The following is the text of a joint message from
President Roosevelt and Prime Minister Churchill delivered personally
on Friday afternoon, August 15, by the British and American Ambassadors
to Josef Stalin, President of the Soviet of Peoples Commissars of the
We have taken the opportunity afforded by the consideration
of the report of Mr. Harry Hopkins on his return from Moscow to consult
together as to how best our two countries can help your country in the
splendid defense that you are making against the Nazi attack. We are
at the moment cooperating to provide you with the very maximum of supplies
that you most urgently need. Already many shiploads have left our shores
and more will leave in the immediate future.
We must now turn our minds to the consideration of
a more long term policy, since there is still a long and hard path to
be traversed before there can be won that complete victory without which
our efforts and sacrifices would be wasted.

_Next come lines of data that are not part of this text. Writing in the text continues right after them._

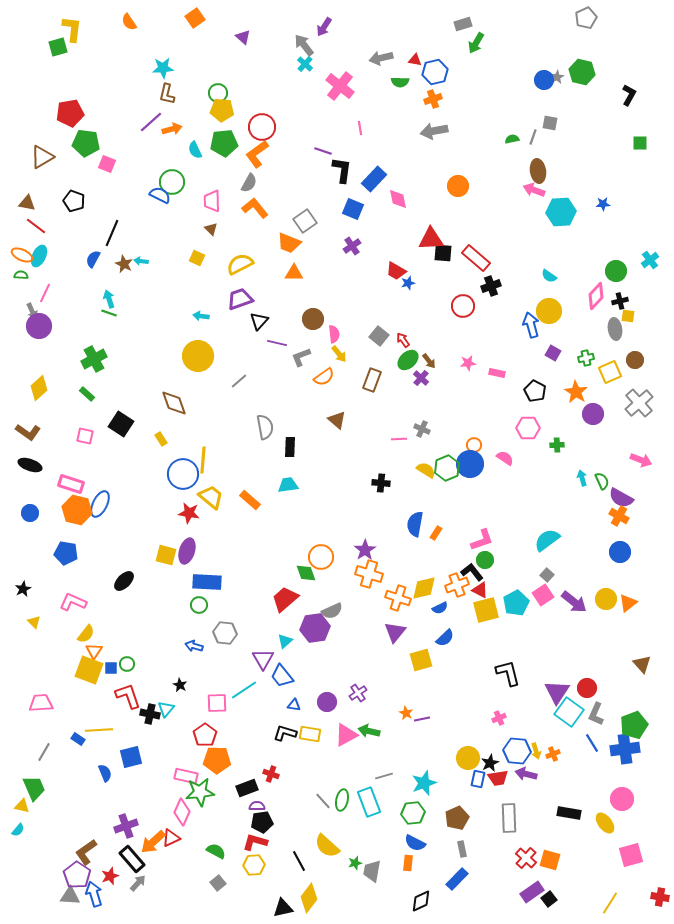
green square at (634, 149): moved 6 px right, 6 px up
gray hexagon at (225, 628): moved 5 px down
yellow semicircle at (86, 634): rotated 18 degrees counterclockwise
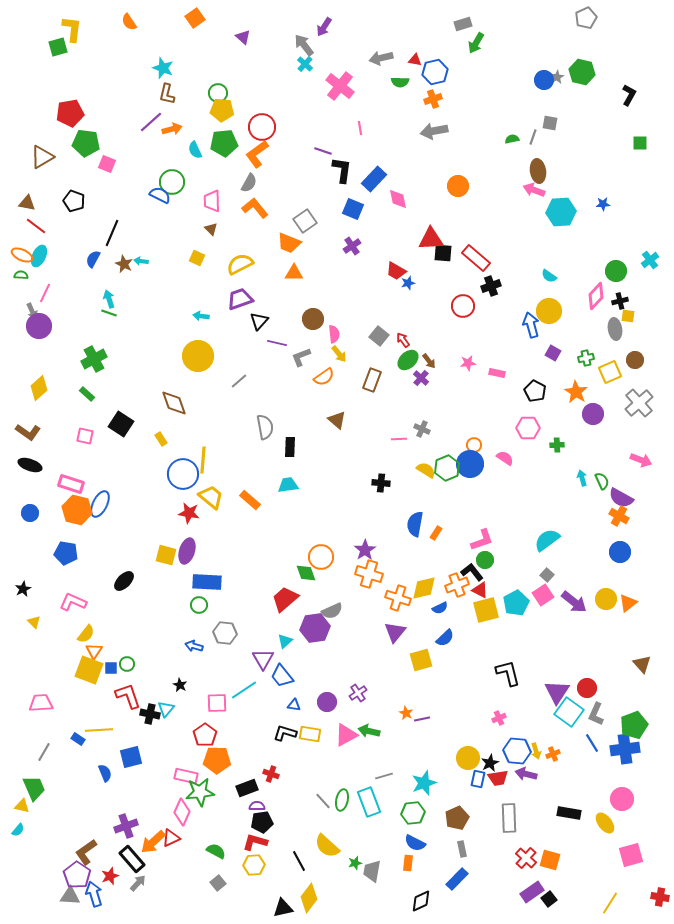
cyan star at (163, 68): rotated 25 degrees clockwise
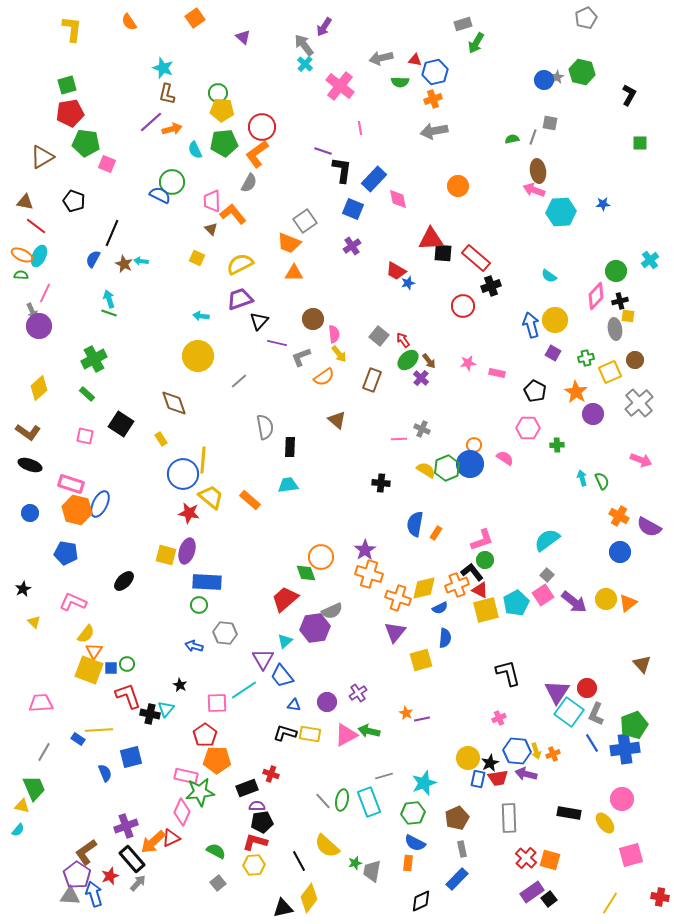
green square at (58, 47): moved 9 px right, 38 px down
brown triangle at (27, 203): moved 2 px left, 1 px up
orange L-shape at (255, 208): moved 22 px left, 6 px down
yellow circle at (549, 311): moved 6 px right, 9 px down
purple semicircle at (621, 498): moved 28 px right, 29 px down
blue semicircle at (445, 638): rotated 42 degrees counterclockwise
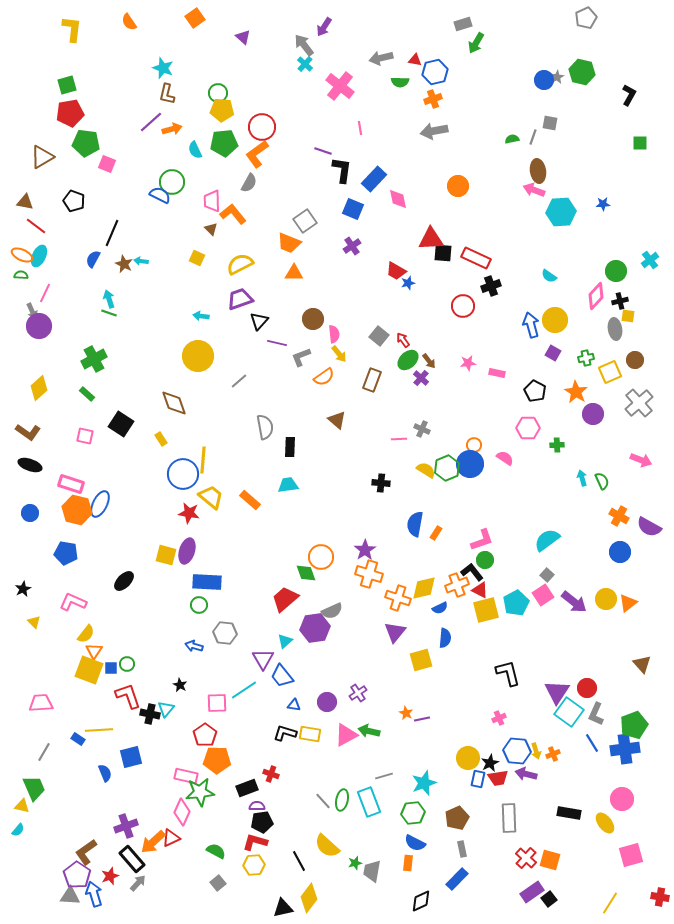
red rectangle at (476, 258): rotated 16 degrees counterclockwise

The war goes on upon many fronts and before it is
over there may be further fighting fronts that will be developed. Our
resources though immense are limited, and it must become a question
as to where and when those resources can best be used to further the
greatest extent our common effort. This applies equally to manufactured
war supplies and to raw materials.
The needs and demands of your and our armed services
can only be determined in the light of the full knowledge of the many
factors which must be taken into consideration in the decisions that
we make. In order that all of us may be in a position to arrive at speedy
decisions as to the apportionment of our joint resources, we suggest
that we prepare for a meeting to be held at Moscow, to which we would
send high representatives who could discuss these matters directly with
you. If this conference appeals to you, we want you to know that pending
the decisions of that conference we shall continue to send supplies
and material as rapidly as possible.
We realize fully how vitally important to the defeat
of Hitlerism is the brave and steadfast resistance of the Soviet Union
and we feel therefore that we must not in any circumstances fail to
act quickly and immediately in this matter on planning the program for
the future allocation of our joint resources.